==== Data for this task ====
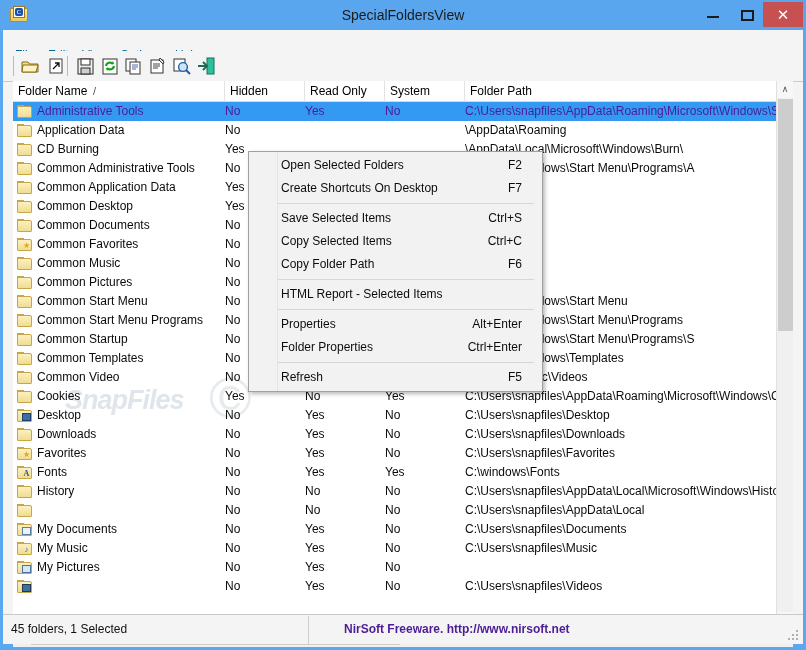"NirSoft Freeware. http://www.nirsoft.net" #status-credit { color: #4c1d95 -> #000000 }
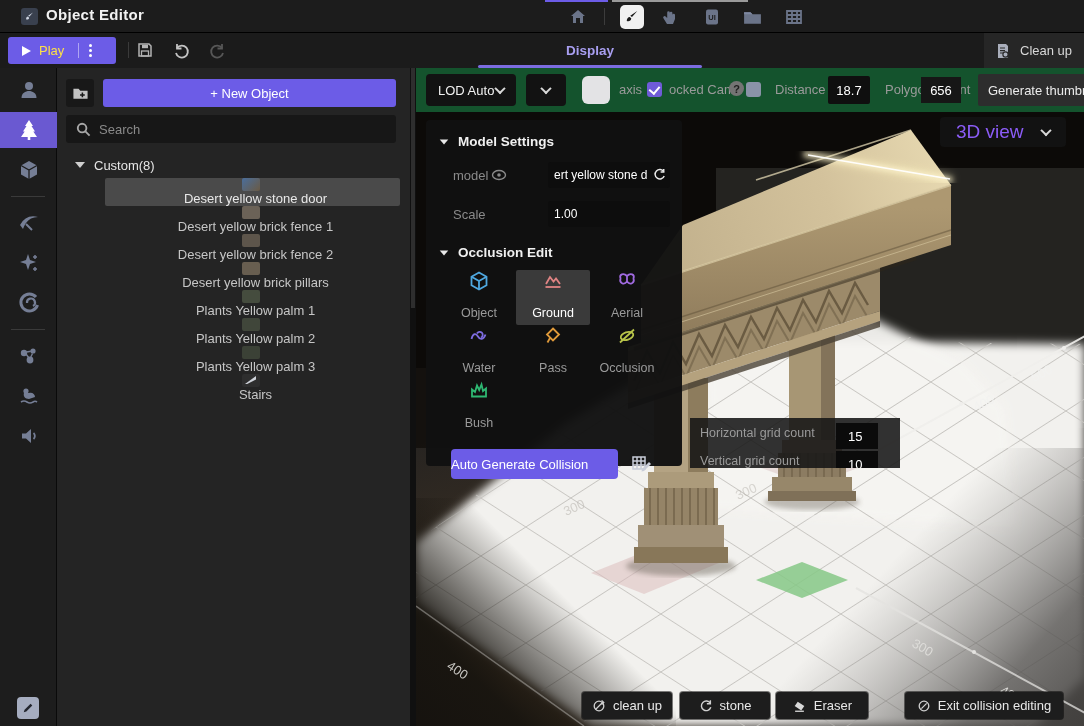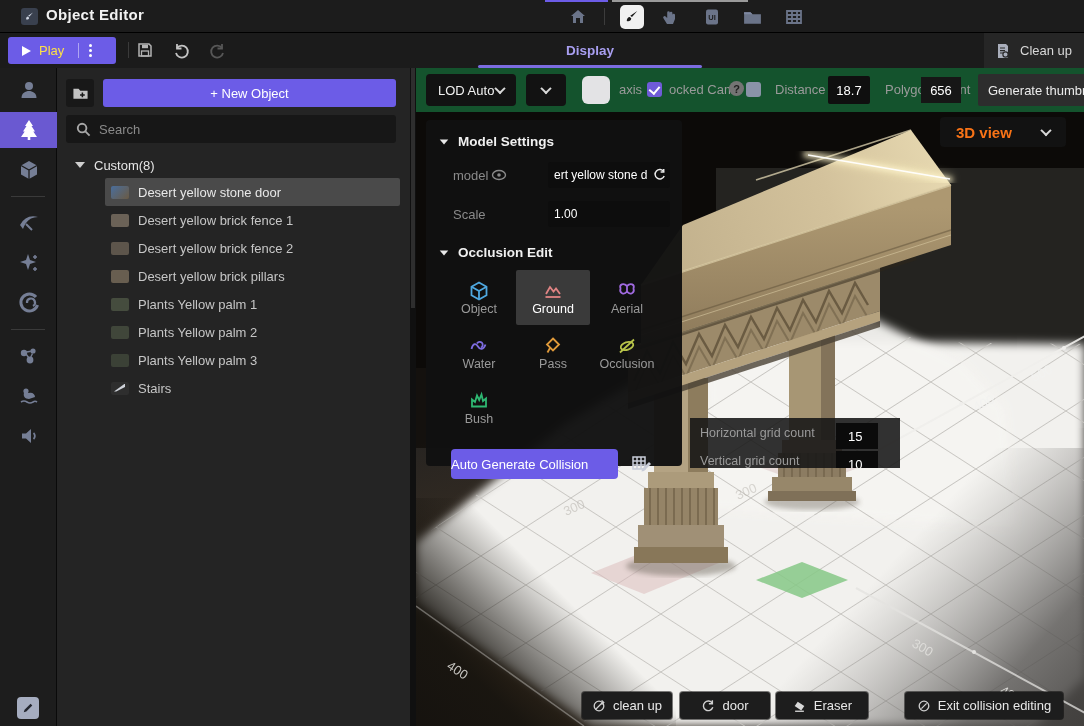"3D view" #view-dd { color: #f97316 -> #8b5cf6; font-size: 15px -> 19px; font-weight: bold -> none }
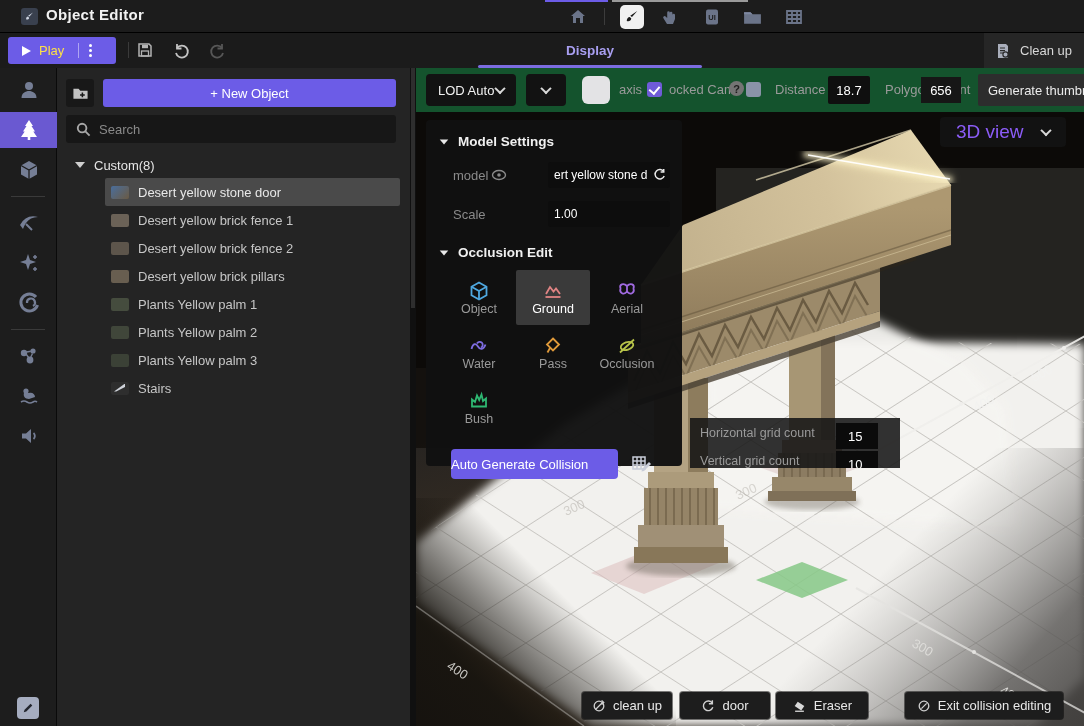"Desert yellow stone door" .tree-item { flex-direction: none -> column }
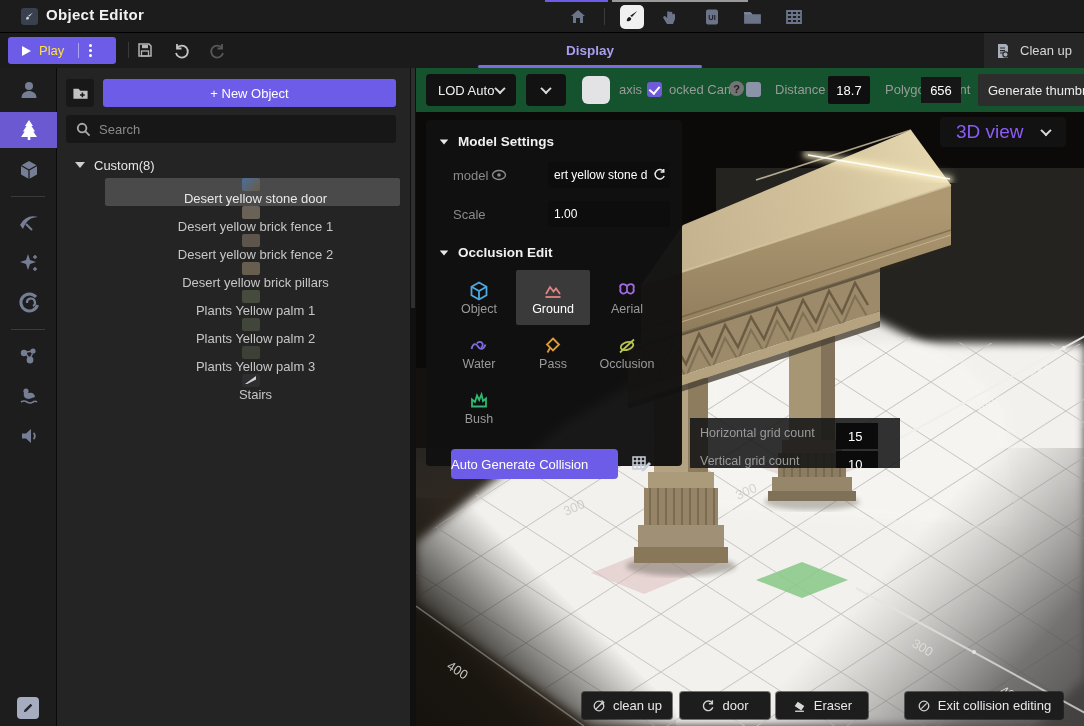"Object" .col-cell { gap: 0 -> 14px; justify-content: center -> flex-start }
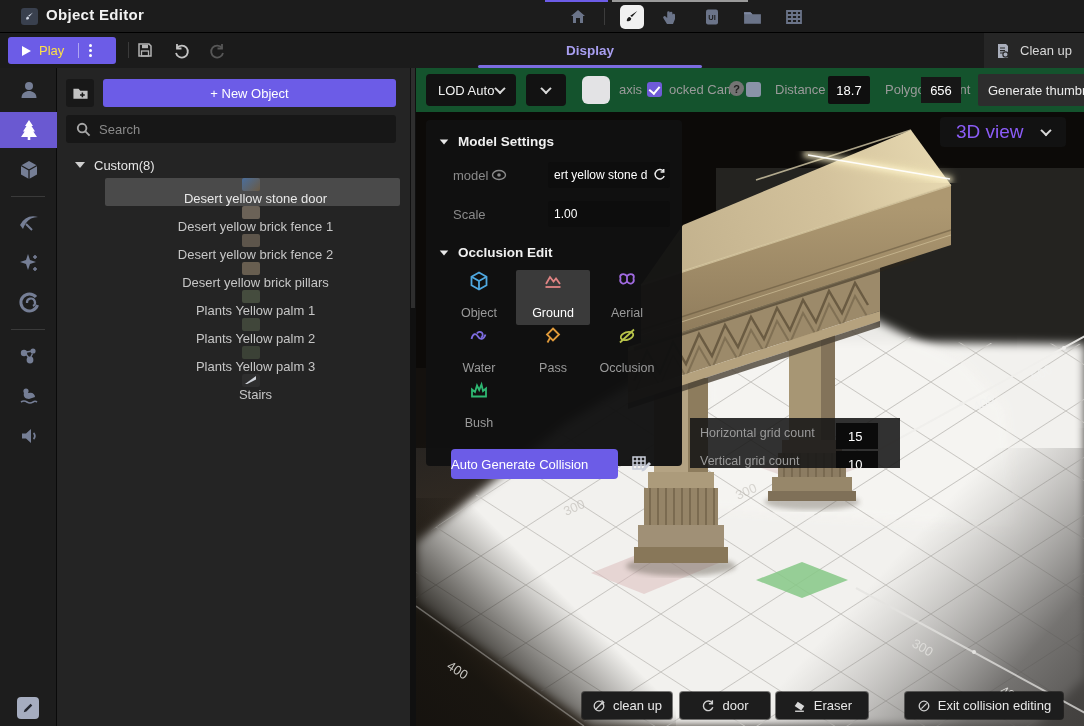"door" span { text: door -> stone }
====
◆ Your objective ◆
Print, please, exactly the lines from the one holding "color: #f97316 ->" through the final line of the data, both included, while leaving out each picture.

◆ Answer for the task ◆
"3D view" #view-dd { color: #f97316 -> #8b5cf6; font-size: 15px -> 19px; font-weight: bold -> none }
"Desert yellow stone door" .tree-item { flex-direction: none -> column }
"Object" .col-cell { gap: 0 -> 14px; justify-content: center -> flex-start }
"door" span { text: door -> stone }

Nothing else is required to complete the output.